I am creating an RSS feed on-demand from a folder of images. The feed creation is pretty expensive on large sets of files obviously, so I am caching the feed after first creation but I'd like to know if I need to re-create the feed when someone calls for it.

I'm thinking that if I could figure out a way to cheaply create a unique hash of all the files and file dates, then when the hash changed I would know to re-generate the feed.

Does anyone have any ideas on how to cheaply create this hash? Is a hash even the right name for what I'm looking to do?

Edit:

I know a FileSystemWatcher exists exactly for this type of thing. But I'm more curious about an on-demand technique to do this.
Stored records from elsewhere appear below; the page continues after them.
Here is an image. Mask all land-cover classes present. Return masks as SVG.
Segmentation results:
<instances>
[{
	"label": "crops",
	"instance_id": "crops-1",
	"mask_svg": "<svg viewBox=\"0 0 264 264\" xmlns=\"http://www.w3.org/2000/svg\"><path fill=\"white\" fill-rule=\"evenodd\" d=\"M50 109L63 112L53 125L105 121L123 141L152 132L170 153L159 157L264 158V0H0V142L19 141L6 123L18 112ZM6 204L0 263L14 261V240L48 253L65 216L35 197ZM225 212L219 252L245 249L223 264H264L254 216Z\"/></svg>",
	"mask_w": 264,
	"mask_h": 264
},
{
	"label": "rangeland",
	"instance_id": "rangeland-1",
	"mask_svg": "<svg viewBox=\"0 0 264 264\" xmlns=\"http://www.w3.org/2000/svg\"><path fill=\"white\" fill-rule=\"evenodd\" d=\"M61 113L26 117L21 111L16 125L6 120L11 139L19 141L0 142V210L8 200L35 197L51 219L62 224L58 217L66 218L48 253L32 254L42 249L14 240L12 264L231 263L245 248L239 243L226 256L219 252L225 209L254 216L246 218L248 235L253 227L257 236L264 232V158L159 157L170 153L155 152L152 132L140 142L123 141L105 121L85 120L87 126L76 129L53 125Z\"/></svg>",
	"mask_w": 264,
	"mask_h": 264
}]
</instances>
I've had other instances where I've done the same thing and used a file watcher to get the notifications but I figure someone has an idea of what to do when you can't get file changed notifications...

A: 

Attack the problem from the other point of view (if you have access to that code).
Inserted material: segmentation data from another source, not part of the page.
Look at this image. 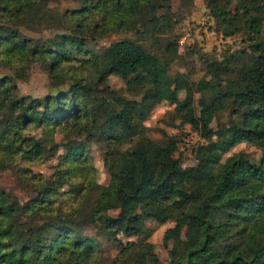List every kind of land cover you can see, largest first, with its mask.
<instances>
[{"label": "trees", "instance_id": "1", "mask_svg": "<svg viewBox=\"0 0 264 264\" xmlns=\"http://www.w3.org/2000/svg\"><path fill=\"white\" fill-rule=\"evenodd\" d=\"M47 1L0 0V63L13 69L0 75V170L13 167L23 182L36 178L22 202L0 187V264H96L98 243L83 234V223L114 243L113 261L132 255V264H155L151 242L122 241L148 234L146 219L173 221L162 234L164 245L173 238L166 264H264V0H206L216 31L244 32L250 59L229 53L207 61L210 79L196 87L209 96L198 97L197 112L191 84L179 73L167 75L168 60L136 38L114 39L99 50L87 45L105 29L133 31L141 40L162 33L154 10L169 0H76L62 11ZM18 25L61 31L31 39ZM164 49L174 53L176 45L167 42ZM32 62L54 92H17L16 80ZM110 74L138 97L110 87ZM162 100L174 103L206 140L194 148L192 165L183 167L181 155H174L176 135L156 141L146 134L143 120ZM222 108H229L230 119L212 131L211 118ZM57 133L66 136L63 142ZM91 141H104L106 184L94 178ZM240 141L260 149L257 159L242 152L221 159ZM54 156L43 180L26 166ZM64 184L74 202L59 206L55 197L68 191ZM183 226L188 239L180 236Z\"/></svg>", "mask_w": 264, "mask_h": 264}, {"label": "rangeland", "instance_id": "2", "mask_svg": "<svg viewBox=\"0 0 264 264\" xmlns=\"http://www.w3.org/2000/svg\"><path fill=\"white\" fill-rule=\"evenodd\" d=\"M47 3L57 8L58 11H62L65 8H73L77 5L76 0H48ZM154 13L161 21L159 26L163 30L162 33L154 34L155 36L152 38L141 40L138 36H135L133 31L118 32L112 29H105L100 37L93 40L88 39L87 45L99 50L114 39L136 38L147 50L162 59L168 60L167 75L172 77L174 74L179 73L191 84L192 105L196 110L195 112H197L199 108L198 97L201 95L209 96L207 89L201 91L196 87L198 86L197 83L203 81L201 79H210L209 75L205 73L207 61L212 58L221 59L229 53L239 54V61H248L250 59L249 41L243 31H238L228 36H224L216 31L213 20L206 8V0H169L168 6L158 7L154 10ZM18 28L23 37L31 39L44 38L61 31L60 29H44L39 26L32 28L18 25ZM261 34L264 38V32ZM167 42L175 43L176 50L174 53L167 52L164 49ZM231 68L233 71L235 70V63L231 64ZM12 70V68L0 63V75H13ZM16 82L19 94H28L32 97H41L47 92H54L56 90L49 85V76L38 63L32 62L28 66L26 77L22 79L18 78ZM107 82L110 87L118 89L126 97H138V95H132L127 92L124 81L116 75L110 74L107 76ZM64 87H66V83L64 85L61 84L58 88L62 89ZM184 95V89L177 91L179 98H183ZM229 119V108H222L211 118L209 125L212 131H215L220 127V123L227 122ZM143 123L146 127V134L153 140L160 141L165 135H176L178 137L174 155H181V165L183 167L194 164V148L197 144L206 141L188 122L182 120V114L174 108V103L167 100H162L154 105L144 118ZM69 133L66 135L70 138H78L71 131ZM65 137L62 133L55 135V139L58 142H63ZM81 137L83 139L84 134ZM212 137H214V134ZM103 142L91 141L88 145L91 155V165L94 169V178L100 184H106L109 179V175L103 166ZM130 142L125 143V145ZM57 152L62 155L64 149L60 146ZM236 152H242L251 159H257L260 149L253 143L240 141L223 153L221 159ZM56 162L57 159L54 156L46 160L34 159L26 161V166L36 173L35 176L40 175V179L43 180L48 178L52 173L53 165ZM12 168L8 167L0 170V187L13 193L22 202L32 195L30 193V183H34L33 181L36 178L32 179L31 182H23ZM70 188L72 189V187ZM63 189L68 190L69 186L64 184ZM73 191H75V188H73ZM55 200L54 204L58 203L59 206H66L73 204L74 197L72 192L68 190L55 197ZM115 211V209H110L108 213L114 215ZM172 224V220L157 223L156 221L146 219L145 225L149 229L148 234L140 233L131 237L123 236L122 241L130 238L137 243L143 241L151 242L152 251L156 259L155 264H166L168 261L167 249L171 246L173 238L170 237L167 244L164 245L162 234L163 230ZM81 231L83 234L97 240L98 245H96L97 251L95 254H99V259L96 261V264H116L117 262L118 264H132V255H124L120 260L118 257L116 261H113L112 259L117 251L114 243L105 235L101 236L97 234L95 227L90 223H83ZM180 236L183 239H188L189 234L186 226L181 228ZM136 248L137 246L134 247V249Z\"/></svg>", "mask_w": 264, "mask_h": 264}]
</instances>
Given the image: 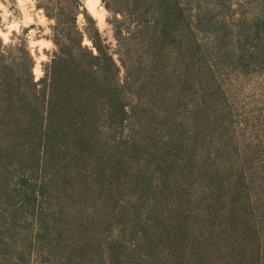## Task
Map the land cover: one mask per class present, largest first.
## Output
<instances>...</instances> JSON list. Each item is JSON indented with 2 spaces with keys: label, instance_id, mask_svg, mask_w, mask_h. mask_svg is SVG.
<instances>
[{
  "label": "trees",
  "instance_id": "obj_1",
  "mask_svg": "<svg viewBox=\"0 0 264 264\" xmlns=\"http://www.w3.org/2000/svg\"><path fill=\"white\" fill-rule=\"evenodd\" d=\"M102 2L0 39V264H264V0Z\"/></svg>",
  "mask_w": 264,
  "mask_h": 264
},
{
  "label": "rangeland",
  "instance_id": "obj_2",
  "mask_svg": "<svg viewBox=\"0 0 264 264\" xmlns=\"http://www.w3.org/2000/svg\"><path fill=\"white\" fill-rule=\"evenodd\" d=\"M35 1L0 0V39L3 43L21 38L26 41L35 63L33 75L38 79L42 75L41 64L48 61L53 45L46 38L51 22L47 20L42 10L35 8ZM83 5L86 12L95 20L100 32L112 40L110 26L107 23L110 13L104 7L102 0H83ZM82 23V17L78 16L79 27ZM83 44L89 45V42L84 39ZM36 65L38 69L34 70ZM241 106L245 112L252 109L253 113H249L250 117L257 116L254 121H250L249 129L255 126L256 131L264 130V83L255 86L253 91L246 92L242 96Z\"/></svg>",
  "mask_w": 264,
  "mask_h": 264
},
{
  "label": "bare ground",
  "instance_id": "obj_3",
  "mask_svg": "<svg viewBox=\"0 0 264 264\" xmlns=\"http://www.w3.org/2000/svg\"><path fill=\"white\" fill-rule=\"evenodd\" d=\"M48 43H50V42L48 41ZM37 69H38V66L36 65L34 70H37Z\"/></svg>",
  "mask_w": 264,
  "mask_h": 264
}]
</instances>
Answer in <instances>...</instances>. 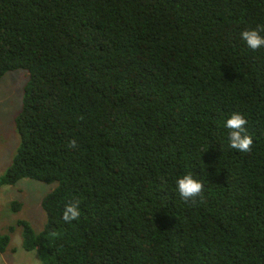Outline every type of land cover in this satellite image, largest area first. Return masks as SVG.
<instances>
[{"label":"trees","instance_id":"1","mask_svg":"<svg viewBox=\"0 0 264 264\" xmlns=\"http://www.w3.org/2000/svg\"><path fill=\"white\" fill-rule=\"evenodd\" d=\"M261 25L264 0H0V79L30 74L0 184L56 183L25 248L43 264H264V47L241 35ZM234 113L250 152L229 146ZM189 173L194 202L177 191Z\"/></svg>","mask_w":264,"mask_h":264},{"label":"rangeland","instance_id":"2","mask_svg":"<svg viewBox=\"0 0 264 264\" xmlns=\"http://www.w3.org/2000/svg\"><path fill=\"white\" fill-rule=\"evenodd\" d=\"M30 77L24 69L11 70L0 79V178L12 164L21 144L17 117L24 106L25 86ZM56 183L22 178L12 185L0 184V232L9 235V243L0 252V264H43L35 249L24 246L23 221L39 232L46 222L43 198Z\"/></svg>","mask_w":264,"mask_h":264},{"label":"clouds","instance_id":"3","mask_svg":"<svg viewBox=\"0 0 264 264\" xmlns=\"http://www.w3.org/2000/svg\"><path fill=\"white\" fill-rule=\"evenodd\" d=\"M264 32V25L258 26L257 29L246 30L242 32V38L246 42L247 46L253 51L264 47V36L261 35ZM247 121L244 119L242 114L234 113L226 121V128L229 130L228 139L229 146L231 148L237 149L240 152H250L253 139L250 135L245 134V125ZM71 147L76 146V141L70 142ZM204 188L201 181L195 179L192 174H186L177 180V191L181 199L184 201L192 200L200 196ZM79 201L68 204L65 206L63 212V220L70 223L73 220L79 219L80 209ZM55 235V233H53Z\"/></svg>","mask_w":264,"mask_h":264}]
</instances>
When are new files created? Have the code the puts in the new files kickoff regeneration of the rss (static) file.

EDIT: fixed grammar

TimW
+1  A: 

you could select all the files in the folder ordered by modification date descending, then you only need to check the first files data against the last feed creation date and you'd know if you have to create the feed again.

Sam Holder
I had a similar thought using the file time stamps to detect changes. However, deleting some files will not get detected this way.
Jeff Alexander
could you check the modified time on the folder. that would be even quicker (as you wouldn't need to loop through the files) and would also be changed if there are files deleted I think. In fact I just checked this and it seems to work, at least on my machine
Sam Holder
I was able to get most of what I wanted by watching the Folder's modified time.